I love this story! Like yesterdays post, education is at it’s best when interesting and unorthodox ideas are devised to help improve the standard of learning and teaching. To get kids to read to dogs is just zany enough of an idea to work. Who needs teachers when you can employ dogs to do the same job?
A “LISTENING” dog has become Staffordshire’s latest teaching assistant – so he can help children improve their reading skills.
Primary school-age pupils will be reading stories to Danny the greyhound to build their confidence and overcome their fears of reading aloud.
Staffordshire County Council is only the second local authority in England to trial the idea and was due to be enlisting the help of its new four-legged recruit today.
The mild-mannered pooch was going to be working with about 30 youngsters at a library in Tamworth.
If successful, the project could be rolled out to other libraries this autumn to benefit schoolchildren across the county.
Danny and his owner, Tony Nevett, are part of the Reading Education Assistance Dogs (READ) programme, which has already proved a huge hit in the U.S.
Tony said: “He loves being read to and loves people.
“He will just be laying there on the floor while children are reading to him.
“Some children even show him the pictures in the books. Danny doesn’t judge them and he doesn’t criticise.
“For children who don’t like standing up in class, it can be a real help.
“We’ve had some fantastic results.”
Therapy dogs are already used to help people recover from illnesses or to befriend the elderly, which is where the idea to use them to aid literacy skills came from.
“It’s called animal-assisted therapy,” said 50-year-old Tony, who is based in Northamptonshire and has a degree in this line of therapy.
“When people stroke a dog, it’s been proven to lower their blood pressure.
“One of the reasons we use a greyhound is their temperament.

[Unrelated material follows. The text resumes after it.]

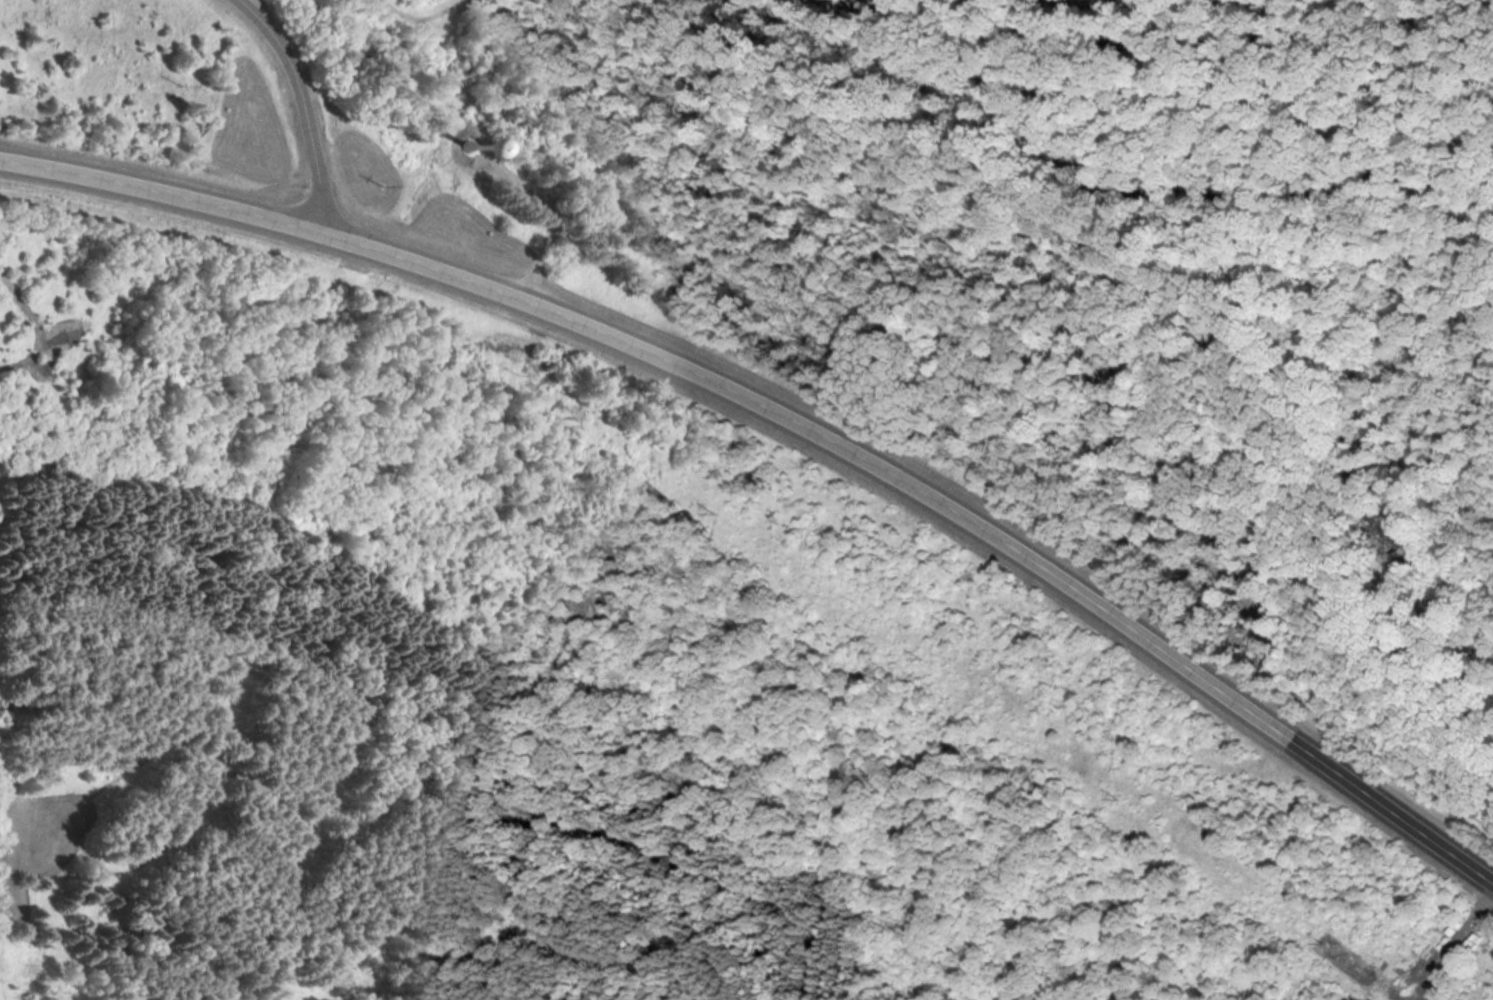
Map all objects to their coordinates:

They don’t bark.
“They are also the only type of dog with one coat of hair, so they are less likely to trigger allergies.”

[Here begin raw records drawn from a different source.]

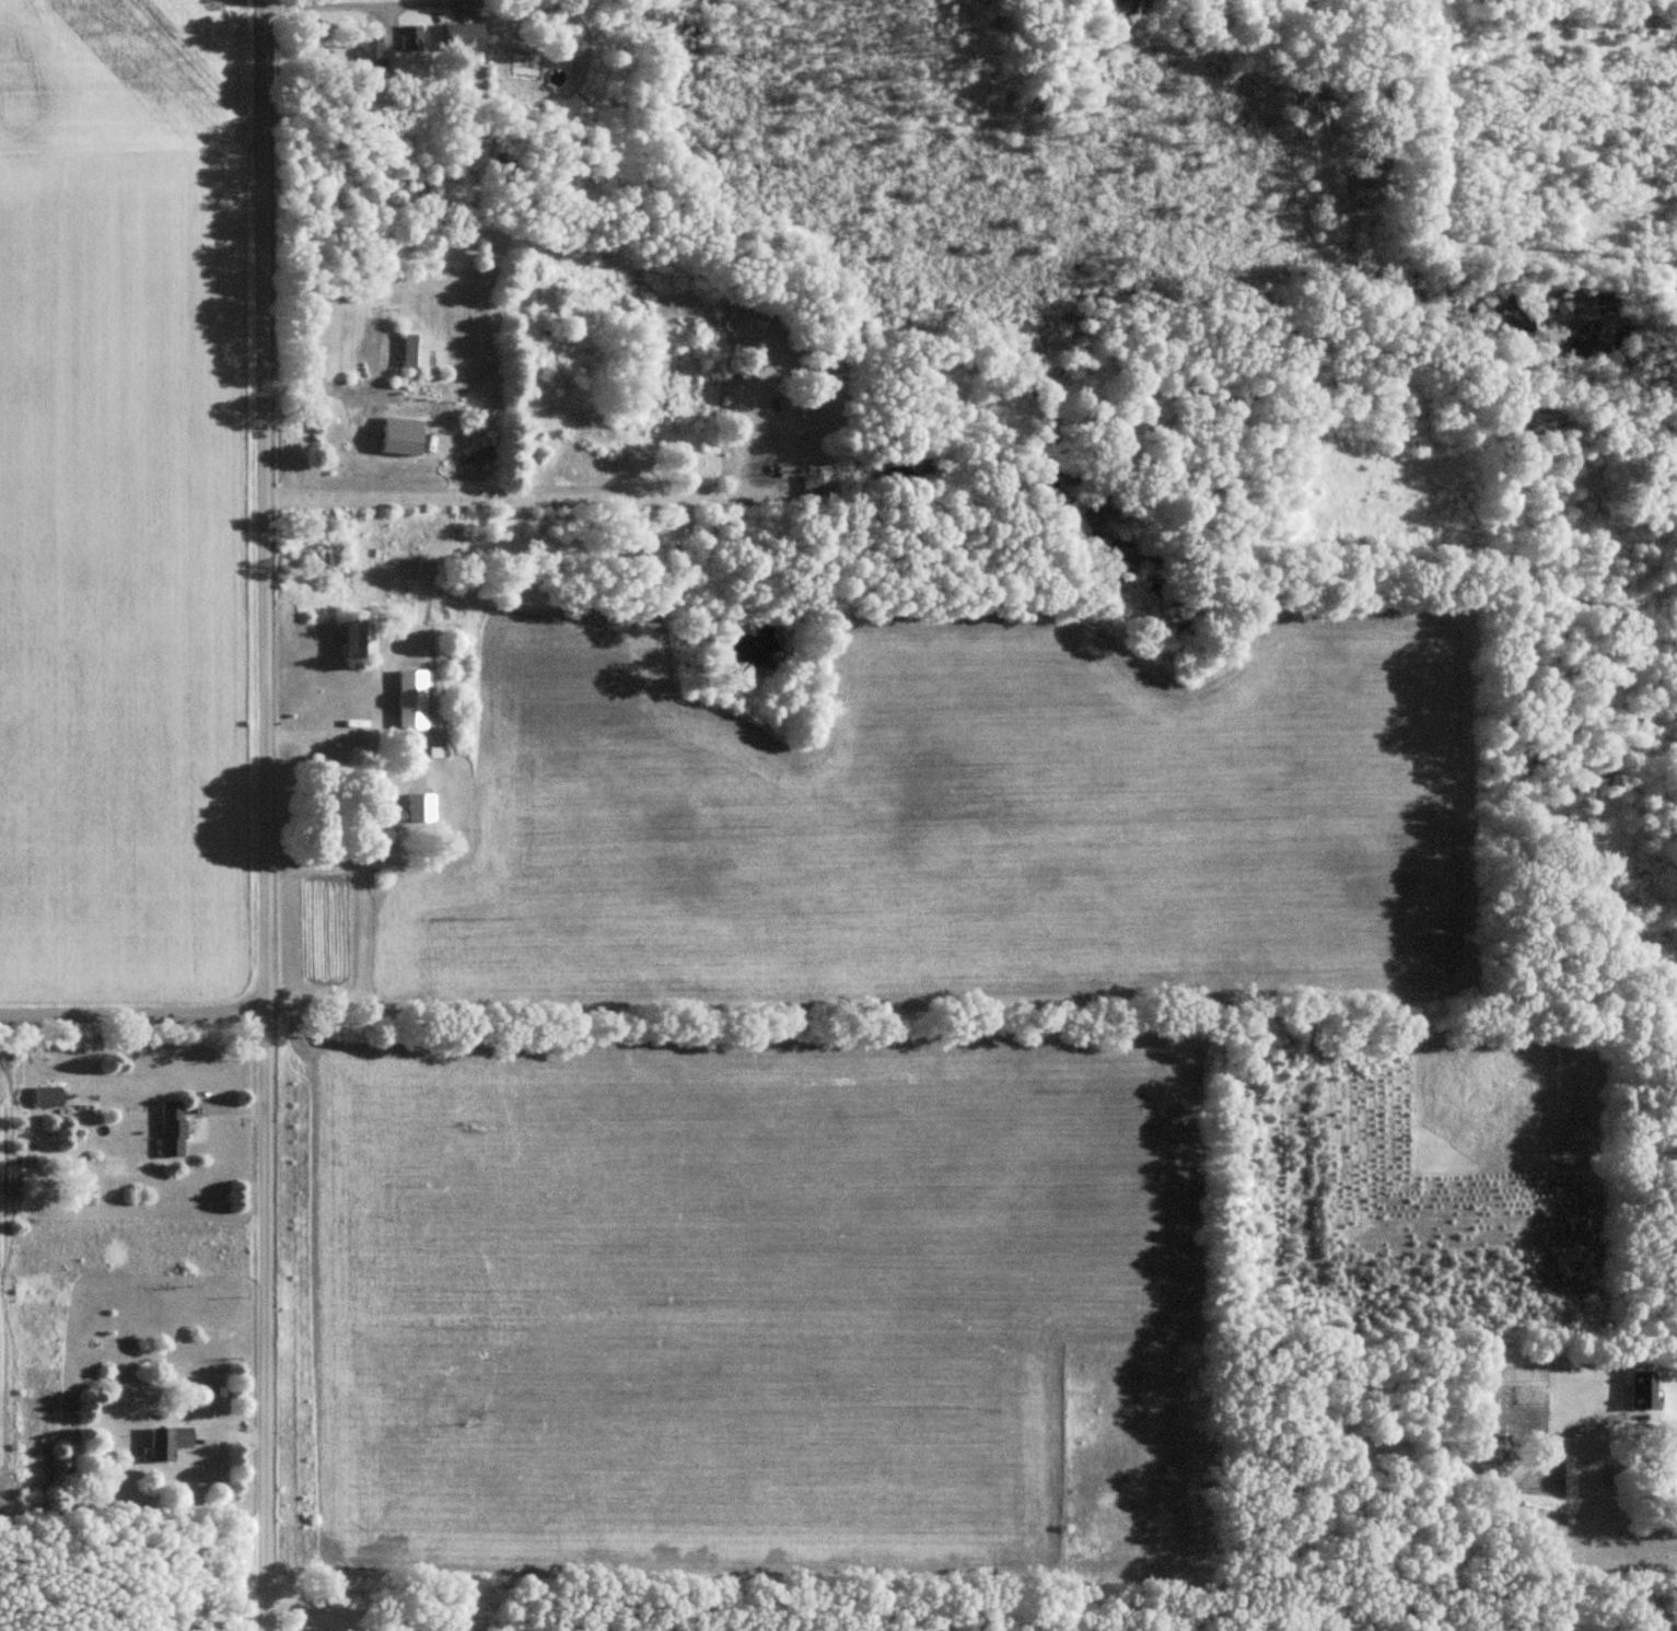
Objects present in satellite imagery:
building: (463, 37)
building: (412, 38)
building: (373, 57)
building: (414, 350)
road: (325, 372)
building: (809, 386)
building: (811, 493)
road: (528, 497)
building: (359, 638)
building: (411, 698)
road: (266, 815)
building: (400, 817)
road: (134, 1016)
building: (48, 1097)
building: (173, 1130)
building: (1643, 1390)
building: (170, 1442)
road: (1488, 1495)
road: (349, 1592)

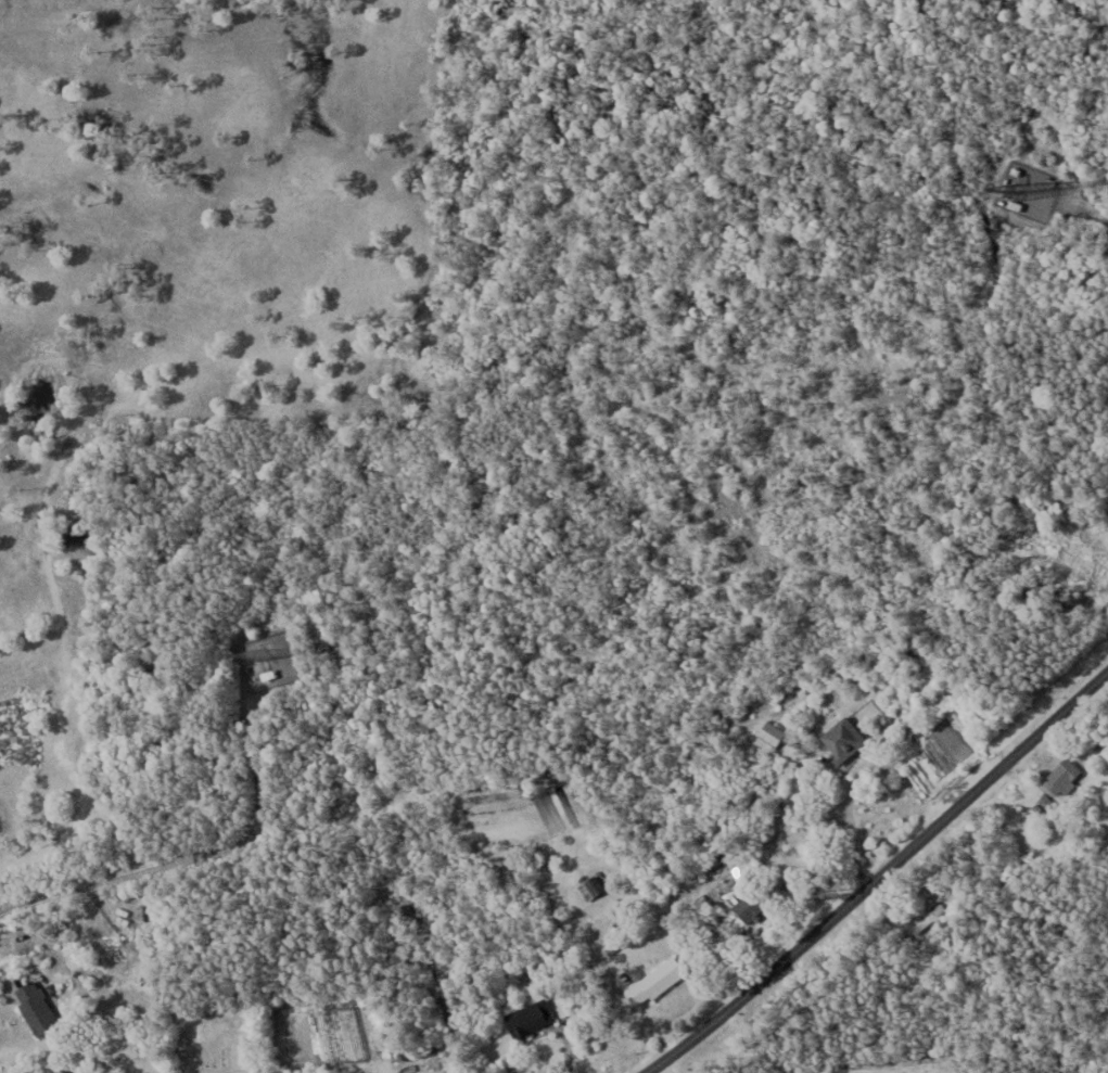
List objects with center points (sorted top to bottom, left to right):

The listening dog sessions can work in a variety of ways.
Sixteen-month-old Danny might listen to a child read on a one-to-one basis, or work with youngsters in small groups.
Pupils with special needs, such as autism, can draw particular benefits from working with Danny, although Tony is quick to point out that any child can enjoy working with a dog.
The books can tie in with the reading schemes they are using at school.
Staffordshire is following the lead of Kent County Council, which piloted the READ programme last year.
The approach in Staffordshire is especially innovative, because it involves running the sessions in a library.
Councillor Pat Corfield, cabinet member for culture, communities and customers, said: “This may seem like a shaggy dog story, but it has a serious purpose.
“The idea is that children will lose their fear of reading aloud, because the dog is a non-judgmental, friendly audience.”
Despite only being a young dog himself, Danny already has a wealth of experience working with children.
He has a sideline as a ‘Blue Cross’ dog, where he goes into schools to help teach pupils about responsible pet ownership.
There’s an old joke often attributed to teachers that if you pay peanuts, you get monkeys. Seems that joke can be altered from peanuts to shank bones now.